Flint Hills hopes a cheaper fuel supply would allow it to be more competitive, while the electric cooperative said “lower costs may result in lower rates to GVEA members.”
Third proposal this year The project is the third LNG facility proposed for the North Slope this year.
Earlier in the spring, the Regulatory Commission of Alaska gave the Fairbanks Natural Gas affiliate Polar LNG LLC a certificate to build a pipeline for its project. The Polar LNG system would also involve trucking LNG to Fairbanks. Fairbanks Natural Gas already operates a vaporization facility and a small distribution grid to its customers.
Fairbanks Natural Gas President Dan Britton said the project is “ready for construction.”
For Fairbanks Natural Gas, the system would be a way to leave the supply-constrained Cook Inlet market for a long-term, reliable supply from the North Slope. Without expanded supplies, the utility cannot expand its reach in the Interior heating market.
But Polar LNG would need big customers like Flint Hills and GVEA — two of the largest liquid fuels users in the Interior — to improve the economics of its system.
The two entities are currently in “active discussions” on ways to work together, most likely for the purposes of seeking state aid for construction, Britton said recently.
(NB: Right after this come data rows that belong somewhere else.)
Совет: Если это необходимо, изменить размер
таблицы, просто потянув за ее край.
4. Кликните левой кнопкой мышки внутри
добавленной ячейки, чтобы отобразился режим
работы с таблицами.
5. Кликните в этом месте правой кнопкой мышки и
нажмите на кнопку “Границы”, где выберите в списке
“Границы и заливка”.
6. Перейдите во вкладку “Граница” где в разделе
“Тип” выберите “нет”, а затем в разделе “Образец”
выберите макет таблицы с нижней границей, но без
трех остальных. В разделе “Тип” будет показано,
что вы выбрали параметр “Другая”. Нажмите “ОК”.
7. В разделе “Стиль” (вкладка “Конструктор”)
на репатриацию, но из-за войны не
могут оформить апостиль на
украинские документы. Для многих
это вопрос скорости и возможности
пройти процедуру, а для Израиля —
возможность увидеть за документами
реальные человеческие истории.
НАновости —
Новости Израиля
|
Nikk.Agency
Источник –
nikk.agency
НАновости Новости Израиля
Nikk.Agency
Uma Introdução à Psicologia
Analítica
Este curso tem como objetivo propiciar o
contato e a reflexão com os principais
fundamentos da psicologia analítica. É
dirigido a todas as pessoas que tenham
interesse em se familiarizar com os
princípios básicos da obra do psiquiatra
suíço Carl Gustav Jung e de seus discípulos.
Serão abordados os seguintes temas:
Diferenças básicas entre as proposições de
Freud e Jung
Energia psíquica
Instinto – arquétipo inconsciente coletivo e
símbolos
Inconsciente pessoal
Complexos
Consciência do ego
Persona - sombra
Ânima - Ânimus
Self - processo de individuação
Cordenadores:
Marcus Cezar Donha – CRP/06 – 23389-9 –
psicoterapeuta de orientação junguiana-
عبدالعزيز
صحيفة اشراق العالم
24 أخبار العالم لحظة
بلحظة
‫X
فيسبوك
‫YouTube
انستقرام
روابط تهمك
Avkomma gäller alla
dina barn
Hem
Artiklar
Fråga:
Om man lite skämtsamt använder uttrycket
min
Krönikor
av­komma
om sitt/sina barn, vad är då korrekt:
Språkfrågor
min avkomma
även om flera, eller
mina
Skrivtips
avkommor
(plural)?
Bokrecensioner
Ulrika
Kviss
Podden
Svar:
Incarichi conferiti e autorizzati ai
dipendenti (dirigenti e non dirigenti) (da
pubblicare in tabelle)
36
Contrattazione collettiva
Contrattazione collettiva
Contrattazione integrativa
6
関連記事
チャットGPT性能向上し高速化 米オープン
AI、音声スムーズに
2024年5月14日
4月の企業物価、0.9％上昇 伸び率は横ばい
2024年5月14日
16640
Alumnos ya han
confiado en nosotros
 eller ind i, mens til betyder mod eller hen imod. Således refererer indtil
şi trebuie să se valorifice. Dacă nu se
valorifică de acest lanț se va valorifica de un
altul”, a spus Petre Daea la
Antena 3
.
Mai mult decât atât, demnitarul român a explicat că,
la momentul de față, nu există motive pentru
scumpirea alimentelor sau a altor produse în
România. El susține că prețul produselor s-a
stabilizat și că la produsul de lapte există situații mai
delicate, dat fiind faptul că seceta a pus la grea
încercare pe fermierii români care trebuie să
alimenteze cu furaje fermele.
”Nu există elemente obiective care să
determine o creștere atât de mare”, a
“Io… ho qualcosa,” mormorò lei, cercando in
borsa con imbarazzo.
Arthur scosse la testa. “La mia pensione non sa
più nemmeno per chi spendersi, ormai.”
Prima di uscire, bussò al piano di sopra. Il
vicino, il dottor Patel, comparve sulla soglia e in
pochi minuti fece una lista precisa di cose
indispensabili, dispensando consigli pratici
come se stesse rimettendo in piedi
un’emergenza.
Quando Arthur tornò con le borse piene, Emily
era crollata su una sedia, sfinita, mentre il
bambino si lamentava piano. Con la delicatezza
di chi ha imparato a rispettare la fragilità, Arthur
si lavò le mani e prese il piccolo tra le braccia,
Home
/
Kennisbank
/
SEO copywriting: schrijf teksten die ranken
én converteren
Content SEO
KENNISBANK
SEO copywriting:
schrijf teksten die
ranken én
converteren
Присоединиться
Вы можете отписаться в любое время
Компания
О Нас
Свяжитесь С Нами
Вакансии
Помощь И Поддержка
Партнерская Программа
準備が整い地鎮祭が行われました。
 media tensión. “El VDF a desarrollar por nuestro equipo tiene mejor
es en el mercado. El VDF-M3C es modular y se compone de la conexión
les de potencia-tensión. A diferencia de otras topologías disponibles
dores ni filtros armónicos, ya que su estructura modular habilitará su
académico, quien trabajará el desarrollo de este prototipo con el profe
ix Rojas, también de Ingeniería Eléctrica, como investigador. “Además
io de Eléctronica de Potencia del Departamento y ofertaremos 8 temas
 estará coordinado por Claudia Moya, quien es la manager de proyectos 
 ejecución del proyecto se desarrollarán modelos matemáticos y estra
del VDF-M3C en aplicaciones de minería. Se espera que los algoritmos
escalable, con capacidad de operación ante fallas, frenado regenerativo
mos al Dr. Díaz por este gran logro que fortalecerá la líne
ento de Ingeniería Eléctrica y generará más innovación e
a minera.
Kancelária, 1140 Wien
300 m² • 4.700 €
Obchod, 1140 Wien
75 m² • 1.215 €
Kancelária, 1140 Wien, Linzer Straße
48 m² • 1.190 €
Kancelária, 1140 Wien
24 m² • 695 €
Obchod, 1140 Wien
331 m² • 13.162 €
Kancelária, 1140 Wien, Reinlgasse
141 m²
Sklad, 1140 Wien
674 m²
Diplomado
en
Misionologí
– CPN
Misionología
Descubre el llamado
While those two projects have been in competition for more than a year, a third player recently stuck its toe into the market, to as-yet-unknown effect. In October, Spectrum Alaska LLC proposed a $30 million LNG plant, also to be located in the Prudhoe Bay unit. While designed to supply industrial customers across the North Slope, the company also said in filings it would “provide LNG for use in any market that chooses to convert.”
Alaska is currently home to two LNG operations: the Kenai LNG facility constructed in the late 1960s and recently discussed for potential warm shut-down or conversion, and the current Fairbanks Natural Gas facility at Point Mackenzie, built in the late 1990s.